Ö-Konvent.    Vorschlag für Ausgangslage im Ausschussbericht

Ausschuss 4 „Grundrechtskatalog“    Grabenwarter (auf der Basis Strategiepapier Funk)

    19. Mai 2004

               

 

Grundrechtliche Gewährleistungen finden sich im österreichischen Verfassungsrecht verstreut in zahlreichen Texten und Quellen, aus verschiedenen Abschnitten der Rechtsentwicklung stammend, innerhalb und außerhalb des B-VG, teils staatlicher, teils völkerrechtlicher Herkunft. Zwei relativ geschlossene Kataloge enthalten das StGG 1867 und die EMRK mit ihren Zusatzprotokollen. Ansonsten gibt es eine Fülle sporadischer, größerer und kleinerer Texte und Quellen, manche davon sind Reste angefangener Kodifikationen (zB BVG zum Schutz der persönlichen Freiheit). Dazu kommen Grundrechtstexte und -quellen völkerrechtlicher Herkunft, die nicht im Verfassungsrang transformiert wurden und/oder nicht unmittelbar anwendbar sind.

 

Die EMRK und ihre Zusatzprotokolle schaffen insgesamt einen weitgehend kompletten Katalog der „klassischen“ Menschenrechte und Grundfreiheiten. Gäbe es nur die EMRK und ihre Zusatzprotokolle, so bestünde bei diesen Rechten und Freiheiten nur wenig Ergänzungsbedarf an zusätzlichen verfassungsgesetzlichen Garantien.
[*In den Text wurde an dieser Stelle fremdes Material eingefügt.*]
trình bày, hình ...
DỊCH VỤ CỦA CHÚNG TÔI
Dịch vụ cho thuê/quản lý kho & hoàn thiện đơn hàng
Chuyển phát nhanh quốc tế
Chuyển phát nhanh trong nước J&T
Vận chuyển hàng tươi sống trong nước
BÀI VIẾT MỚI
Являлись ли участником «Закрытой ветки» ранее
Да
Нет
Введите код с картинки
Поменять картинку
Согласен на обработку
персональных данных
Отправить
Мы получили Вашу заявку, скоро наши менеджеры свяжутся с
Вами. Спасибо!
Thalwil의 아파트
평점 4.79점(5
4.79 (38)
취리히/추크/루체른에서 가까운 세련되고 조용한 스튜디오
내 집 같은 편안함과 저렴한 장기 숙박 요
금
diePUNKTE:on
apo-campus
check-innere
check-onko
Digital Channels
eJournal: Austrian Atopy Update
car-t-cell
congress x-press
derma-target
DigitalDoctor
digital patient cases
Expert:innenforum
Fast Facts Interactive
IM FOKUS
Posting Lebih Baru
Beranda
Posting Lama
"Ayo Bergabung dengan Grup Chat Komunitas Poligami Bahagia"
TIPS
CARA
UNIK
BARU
Sie haben überdies wegen ihrer Einbindung in die europäische Grundrechtsordnung und wegen der permanenten richterrechtlichen Fortentwicklung sowohl durch den Europäischen Gerichtshof für Menschenrechte als auch durch den österreichischen VfGH unter allen grundrechtlichen Rechtsquellen ein großes Gewicht.

 

Der Verfassungsrang der EMRK ist unter den Mitgliedstaaten des Europarates einmalig. Er hat zu einer umfangreichen Rechtsprechung insbesondere des Verfassungsgerichtshofes, aber auch des Verwaltungsgerichtshofes und in jüngerer Vergangenheit zunehmend auch des  Obersten Gerichtshofes geführt, in denen die Garantien der EMRK entfaltet werden. Die wissenschaftliche Durchdringung dieses Rechtsgebiets und das Grundrechtsbewusstsein sind in Österreich überdurchschnittlich. Neue Instrumente des Rechtsschutzes wurden in Beiratsform sowie durch eigene Rechtsschutzbeauftragte in den letzten Jahren eingeführt, um den gerichtlichen Rechtsschutz um präventiven und begleitenden Rechtsschutz zu ergänzen und zu verstärken.

 

Diese Voraussetzungen bilden eine solide Basis für eine Diskussion um die Reform der Grundrechte. Sie muss sich vor allem jenen Entwicklungen widmen, die sich in der Zeit nach der Ratifikation der EMRK ereignet haben und durch Zusatzprotokolle oder jüngere innerstaatliche Grundrechte (noch) nicht ausreichend berücksichtigt wurden. In der Strukturierung seiner Arbeit definierte der Ausschuss zu Beginn den Bereich der Fundamentalgarantien, der Gleichheitsgarantien sowie der sozialen Rechte als Diskussionsfelder, in denen die Ausschussarbeit Antworten auf geänderte Rahmenbedingungen zu erarbeiten haben wird.